Deepwater operations aimed at preparing DVA and subsea wells for extended shut-ins include injection and/or bullheading of a number of fluids down the wellbore to displace or "deactivate" hydratable fluids. This strategy is only marginally effective as manifested by the multiple occurrences of hydrate plugs per year in DVA wells during extended shutin due to a combination of both short cool down times in the riser section and relatively high watercut. Operators also treat deepwater subsea wells by injecting or bullheading significant volumes of fluids such as methanol or diesel to either deactivate the free water or to displace hydratable well fluids below the subsurface safety valve. In this paper we describe work done aimed towards determining the effectiveness of such bullheading or fluid injection operations.
The application of a robust flow assurance strategy is of great importance in both DVA and subsea deepwater wells. In this paper, we will investigate the general applicability of bullheading or injecting a variety of fluids in the wellbore to protect it from hydrate formation during a planned shut-in. The general idea is to either displace hydratable well fluids deep down where the ambient earth temperature is higher than the hydrate temperature or to "deactivate" the free water in the wellbore via mixing with injected methanol. These strategies have been only partly successful in DVA wells where hydrate plugging is common for high watercut wells. The same strategies when applied to subsea wells appear to be generally more effective than in DVA wells due to longer cooldown times although quite costly due to the large volumes of methanol currently employed.
The paper will provide results from both flow simulations and laboratory experiments that were conducted to evaluate the effectiveness of the current bullheading strategies. Gasliquid and liquid-liquid separation phenomena in a wellbore are shown to be of utmost importance in determining the hydrate risk during well shut-in. True displacement of hydratable well fluids past the subsurface safety valve with diesel or methanol does not occur with the currently employed operational practices. Both diesel and methanol have higher density than live oil and therefore sink easily through the liveoil/ dispersed water phase, which subsequently hydrates as the wellbore cooldown progresses. We will conclude with a summary of our learnings to-date and will offer various recommendations on new and more robust techniques to protect wellbores from hydrating during shut-in.
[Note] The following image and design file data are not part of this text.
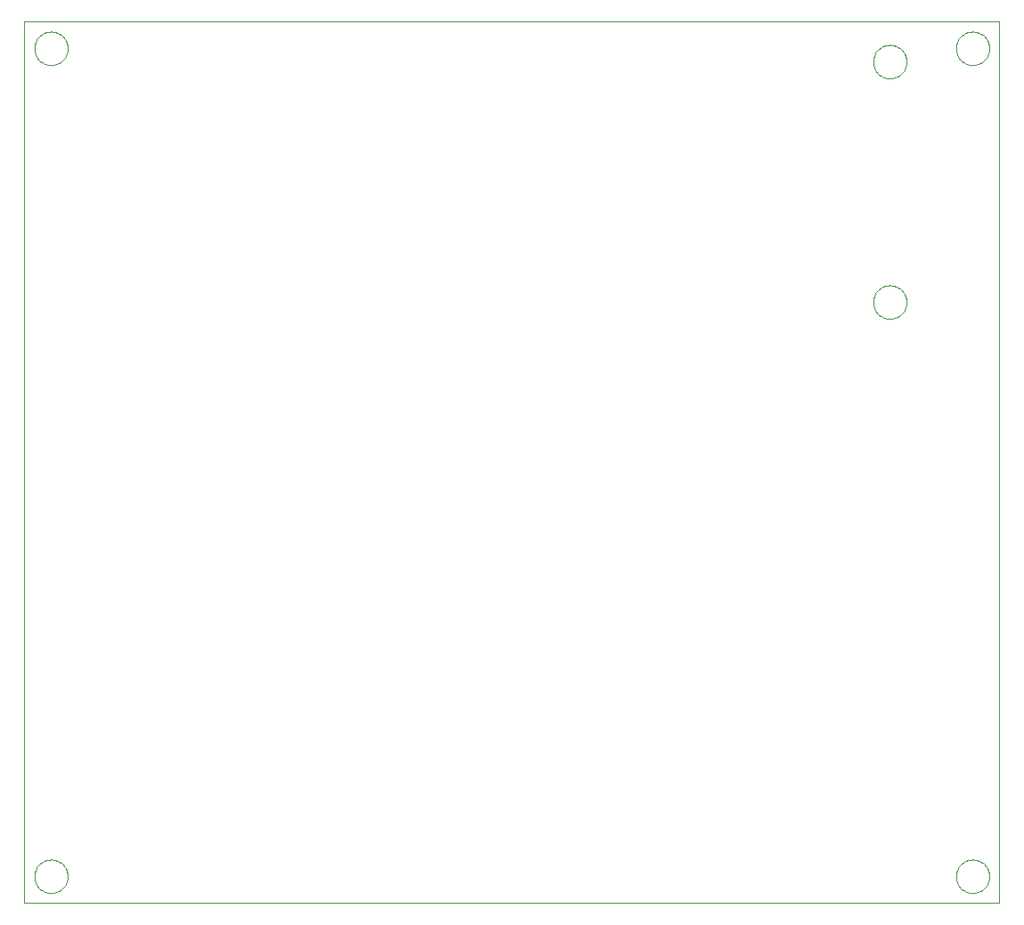
<source format=gko>
G75*
%MOIN*%
%OFA0B0*%
%FSLAX24Y24*%
%IPPOS*%
%LPD*%
%AMOC8*
5,1,8,0,0,1.08239X$1,22.5*
%
%ADD10C,0.0000*%
D10*
X004863Y000680D02*
X004863Y033680D01*
X041363Y033680D01*
X041363Y000680D01*
X004863Y000680D01*
X005238Y001680D02*
X005240Y001730D01*
X005246Y001779D01*
X005256Y001828D01*
X005269Y001875D01*
X005287Y001922D01*
X005308Y001967D01*
X005332Y002010D01*
X005360Y002051D01*
X005391Y002090D01*
X005425Y002126D01*
X005462Y002160D01*
X005502Y002190D01*
X005543Y002217D01*
X005587Y002241D01*
X005632Y002261D01*
X005679Y002277D01*
X005727Y002290D01*
X005776Y002299D01*
X005826Y002304D01*
X005875Y002305D01*
X005925Y002302D01*
X005974Y002295D01*
X006023Y002284D01*
X006070Y002270D01*
X006116Y002251D01*
X006161Y002229D01*
X006204Y002204D01*
X006244Y002175D01*
X006282Y002143D01*
X006318Y002109D01*
X006351Y002071D01*
X006380Y002031D01*
X006406Y001989D01*
X006429Y001945D01*
X006448Y001899D01*
X006464Y001852D01*
X006476Y001803D01*
X006484Y001754D01*
X006488Y001705D01*
X006488Y001655D01*
X006484Y001606D01*
X006476Y001557D01*
X006464Y001508D01*
X006448Y001461D01*
X006429Y001415D01*
X006406Y001371D01*
X006380Y001329D01*
X006351Y001289D01*
X006318Y001251D01*
X006282Y001217D01*
X006244Y001185D01*
X006204Y001156D01*
X006161Y001131D01*
X006116Y001109D01*
X006070Y001090D01*
X006023Y001076D01*
X005974Y001065D01*
X005925Y001058D01*
X005875Y001055D01*
X005826Y001056D01*
X005776Y001061D01*
X005727Y001070D01*
X005679Y001083D01*
X005632Y001099D01*
X005587Y001119D01*
X005543Y001143D01*
X005502Y001170D01*
X005462Y001200D01*
X005425Y001234D01*
X005391Y001270D01*
X005360Y001309D01*
X005332Y001350D01*
X005308Y001393D01*
X005287Y001438D01*
X005269Y001485D01*
X005256Y001532D01*
X005246Y001581D01*
X005240Y001630D01*
X005238Y001680D01*
X036638Y023180D02*
X036640Y023230D01*
X036646Y023279D01*
X036656Y023328D01*
X036669Y023375D01*
X036687Y023422D01*
X036708Y023467D01*
X036732Y023510D01*
X036760Y023551D01*
X036791Y023590D01*
X036825Y023626D01*
X036862Y023660D01*
X036902Y023690D01*
X036943Y023717D01*
X036987Y023741D01*
X037032Y023761D01*
X037079Y023777D01*
X037127Y023790D01*
X037176Y023799D01*
X037226Y023804D01*
X037275Y023805D01*
X037325Y023802D01*
X037374Y023795D01*
X037423Y023784D01*
X037470Y023770D01*
X037516Y023751D01*
X037561Y023729D01*
X037604Y023704D01*
X037644Y023675D01*
X037682Y023643D01*
X037718Y023609D01*
X037751Y023571D01*
X037780Y023531D01*
X037806Y023489D01*
X037829Y023445D01*
X037848Y023399D01*
X037864Y023352D01*
X037876Y023303D01*
X037884Y023254D01*
X037888Y023205D01*
X037888Y023155D01*
X037884Y023106D01*
X037876Y023057D01*
X037864Y023008D01*
X037848Y022961D01*
X037829Y022915D01*
X037806Y022871D01*
X037780Y022829D01*
X037751Y022789D01*
X037718Y022751D01*
X037682Y022717D01*
X037644Y022685D01*
X037604Y022656D01*
X037561Y022631D01*
X037516Y022609D01*
X037470Y022590D01*
X037423Y022576D01*
X037374Y022565D01*
X037325Y022558D01*
X037275Y022555D01*
X037226Y022556D01*
X037176Y022561D01*
X037127Y022570D01*
X037079Y022583D01*
X037032Y022599D01*
X036987Y022619D01*
X036943Y022643D01*
X036902Y022670D01*
X036862Y022700D01*
X036825Y022734D01*
X036791Y022770D01*
X036760Y022809D01*
X036732Y022850D01*
X036708Y022893D01*
X036687Y022938D01*
X036669Y022985D01*
X036656Y023032D01*
X036646Y023081D01*
X036640Y023130D01*
X036638Y023180D01*
X036638Y032180D02*
X036640Y032230D01*
X036646Y032279D01*
X036656Y032328D01*
X036669Y032375D01*
X036687Y032422D01*
X036708Y032467D01*
X036732Y032510D01*
X036760Y032551D01*
X036791Y032590D01*
X036825Y032626D01*
X036862Y032660D01*
X036902Y032690D01*
X036943Y032717D01*
X036987Y032741D01*
X037032Y032761D01*
X037079Y032777D01*
X037127Y032790D01*
X037176Y032799D01*
X037226Y032804D01*
X037275Y032805D01*
X037325Y032802D01*
X037374Y032795D01*
X037423Y032784D01*
X037470Y032770D01*
X037516Y032751D01*
X037561Y032729D01*
X037604Y032704D01*
X037644Y032675D01*
X037682Y032643D01*
X037718Y032609D01*
X037751Y032571D01*
X037780Y032531D01*
X037806Y032489D01*
X037829Y032445D01*
X037848Y032399D01*
X037864Y032352D01*
X037876Y032303D01*
X037884Y032254D01*
X037888Y032205D01*
X037888Y032155D01*
X037884Y032106D01*
X037876Y032057D01*
X037864Y032008D01*
X037848Y031961D01*
X037829Y031915D01*
X037806Y031871D01*
X037780Y031829D01*
X037751Y031789D01*
X037718Y031751D01*
X037682Y031717D01*
X037644Y031685D01*
X037604Y031656D01*
X037561Y031631D01*
X037516Y031609D01*
X037470Y031590D01*
X037423Y031576D01*
X037374Y031565D01*
X037325Y031558D01*
X037275Y031555D01*
X037226Y031556D01*
X037176Y031561D01*
X037127Y031570D01*
X037079Y031583D01*
X037032Y031599D01*
X036987Y031619D01*
X036943Y031643D01*
X036902Y031670D01*
X036862Y031700D01*
X036825Y031734D01*
X036791Y031770D01*
X036760Y031809D01*
X036732Y031850D01*
X036708Y031893D01*
X036687Y031938D01*
X036669Y031985D01*
X036656Y032032D01*
X036646Y032081D01*
X036640Y032130D01*
X036638Y032180D01*
X039738Y032680D02*
X039740Y032730D01*
X039746Y032779D01*
X039756Y032828D01*
X039769Y032875D01*
X039787Y032922D01*
X039808Y032967D01*
X039832Y033010D01*
X039860Y033051D01*
X039891Y033090D01*
X039925Y033126D01*
X039962Y033160D01*
X040002Y033190D01*
X040043Y033217D01*
X040087Y033241D01*
X040132Y033261D01*
X040179Y033277D01*
X040227Y033290D01*
X040276Y033299D01*
X040326Y033304D01*
X040375Y033305D01*
X040425Y033302D01*
X040474Y033295D01*
X040523Y033284D01*
X040570Y033270D01*
X040616Y033251D01*
X040661Y033229D01*
X040704Y033204D01*
X040744Y033175D01*
X040782Y033143D01*
X040818Y033109D01*
X040851Y033071D01*
X040880Y033031D01*
X040906Y032989D01*
X040929Y032945D01*
X040948Y032899D01*
X040964Y032852D01*
X040976Y032803D01*
X040984Y032754D01*
X040988Y032705D01*
X040988Y032655D01*
X040984Y032606D01*
X040976Y032557D01*
X040964Y032508D01*
X040948Y032461D01*
X040929Y032415D01*
X040906Y032371D01*
X040880Y032329D01*
X040851Y032289D01*
X040818Y032251D01*
X040782Y032217D01*
X040744Y032185D01*
X040704Y032156D01*
X040661Y032131D01*
X040616Y032109D01*
X040570Y032090D01*
X040523Y032076D01*
X040474Y032065D01*
X040425Y032058D01*
X040375Y032055D01*
X040326Y032056D01*
X040276Y032061D01*
X040227Y032070D01*
X040179Y032083D01*
X040132Y032099D01*
X040087Y032119D01*
X040043Y032143D01*
X040002Y032170D01*
X039962Y032200D01*
X039925Y032234D01*
X039891Y032270D01*
X039860Y032309D01*
X039832Y032350D01*
X039808Y032393D01*
X039787Y032438D01*
X039769Y032485D01*
X039756Y032532D01*
X039746Y032581D01*
X039740Y032630D01*
X039738Y032680D01*
X005238Y032680D02*
X005240Y032730D01*
X005246Y032779D01*
X005256Y032828D01*
X005269Y032875D01*
X005287Y032922D01*
X005308Y032967D01*
X005332Y033010D01*
X005360Y033051D01*
X005391Y033090D01*
X005425Y033126D01*
X005462Y033160D01*
X005502Y033190D01*
X005543Y033217D01*
X005587Y033241D01*
X005632Y033261D01*
X005679Y033277D01*
X005727Y033290D01*
X005776Y033299D01*
X005826Y033304D01*
X005875Y033305D01*
X005925Y033302D01*
X005974Y033295D01*
X006023Y033284D01*
X006070Y033270D01*
X006116Y033251D01*
X006161Y033229D01*
X006204Y033204D01*
X006244Y033175D01*
X006282Y033143D01*
X006318Y033109D01*
X006351Y033071D01*
X006380Y033031D01*
X006406Y032989D01*
X006429Y032945D01*
X006448Y032899D01*
X006464Y032852D01*
X006476Y032803D01*
X006484Y032754D01*
X006488Y032705D01*
X006488Y032655D01*
X006484Y032606D01*
X006476Y032557D01*
X006464Y032508D01*
X006448Y032461D01*
X006429Y032415D01*
X006406Y032371D01*
X006380Y032329D01*
X006351Y032289D01*
X006318Y032251D01*
X006282Y032217D01*
X006244Y032185D01*
X006204Y032156D01*
X006161Y032131D01*
X006116Y032109D01*
X006070Y032090D01*
X006023Y032076D01*
X005974Y032065D01*
X005925Y032058D01*
X005875Y032055D01*
X005826Y032056D01*
X005776Y032061D01*
X005727Y032070D01*
X005679Y032083D01*
X005632Y032099D01*
X005587Y032119D01*
X005543Y032143D01*
X005502Y032170D01*
X005462Y032200D01*
X005425Y032234D01*
X005391Y032270D01*
X005360Y032309D01*
X005332Y032350D01*
X005308Y032393D01*
X005287Y032438D01*
X005269Y032485D01*
X005256Y032532D01*
X005246Y032581D01*
X005240Y032630D01*
X005238Y032680D01*
X039738Y001680D02*
X039740Y001730D01*
X039746Y001779D01*
X039756Y001828D01*
X039769Y001875D01*
X039787Y001922D01*
X039808Y001967D01*
X039832Y002010D01*
X039860Y002051D01*
X039891Y002090D01*
X039925Y002126D01*
X039962Y002160D01*
X040002Y002190D01*
X040043Y002217D01*
X040087Y002241D01*
X040132Y002261D01*
X040179Y002277D01*
X040227Y002290D01*
X040276Y002299D01*
X040326Y002304D01*
X040375Y002305D01*
X040425Y002302D01*
X040474Y002295D01*
X040523Y002284D01*
X040570Y002270D01*
X040616Y002251D01*
X040661Y002229D01*
X040704Y002204D01*
X040744Y002175D01*
X040782Y002143D01*
X040818Y002109D01*
X040851Y002071D01*
X040880Y002031D01*
X040906Y001989D01*
X040929Y001945D01*
X040948Y001899D01*
X040964Y001852D01*
X040976Y001803D01*
X040984Y001754D01*
X040988Y001705D01*
X040988Y001655D01*
X040984Y001606D01*
X040976Y001557D01*
X040964Y001508D01*
X040948Y001461D01*
X040929Y001415D01*
X040906Y001371D01*
X040880Y001329D01*
X040851Y001289D01*
X040818Y001251D01*
X040782Y001217D01*
X040744Y001185D01*
X040704Y001156D01*
X040661Y001131D01*
X040616Y001109D01*
X040570Y001090D01*
X040523Y001076D01*
X040474Y001065D01*
X040425Y001058D01*
X040375Y001055D01*
X040326Y001056D01*
X040276Y001061D01*
X040227Y001070D01*
X040179Y001083D01*
X040132Y001099D01*
X040087Y001119D01*
X040043Y001143D01*
X040002Y001170D01*
X039962Y001200D01*
X039925Y001234D01*
X039891Y001270D01*
X039860Y001309D01*
X039832Y001350D01*
X039808Y001393D01*
X039787Y001438D01*
X039769Y001485D01*
X039756Y001532D01*
X039746Y001581D01*
X039740Y001630D01*
X039738Y001680D01*
M02*

</source>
As deepwater fields mature, water production is increasing and thus hydrate risks become serious. For example, since water production onset in one Gulf of Mexico deepwater platform over six years ago, several hydrates occurrences have been experienced in the high water cut wells. In the majority of these incidences hydrate plugging in the wells occurred despite operations efforts to protect the wellbores prior to shut-in by means of injecting diesel and/or methanol in the tubing. These hydrate occurrences have lead to weeks or even months of downtime of the wells, several days of operations personnel focus to remediate, and safety concerns during remediation.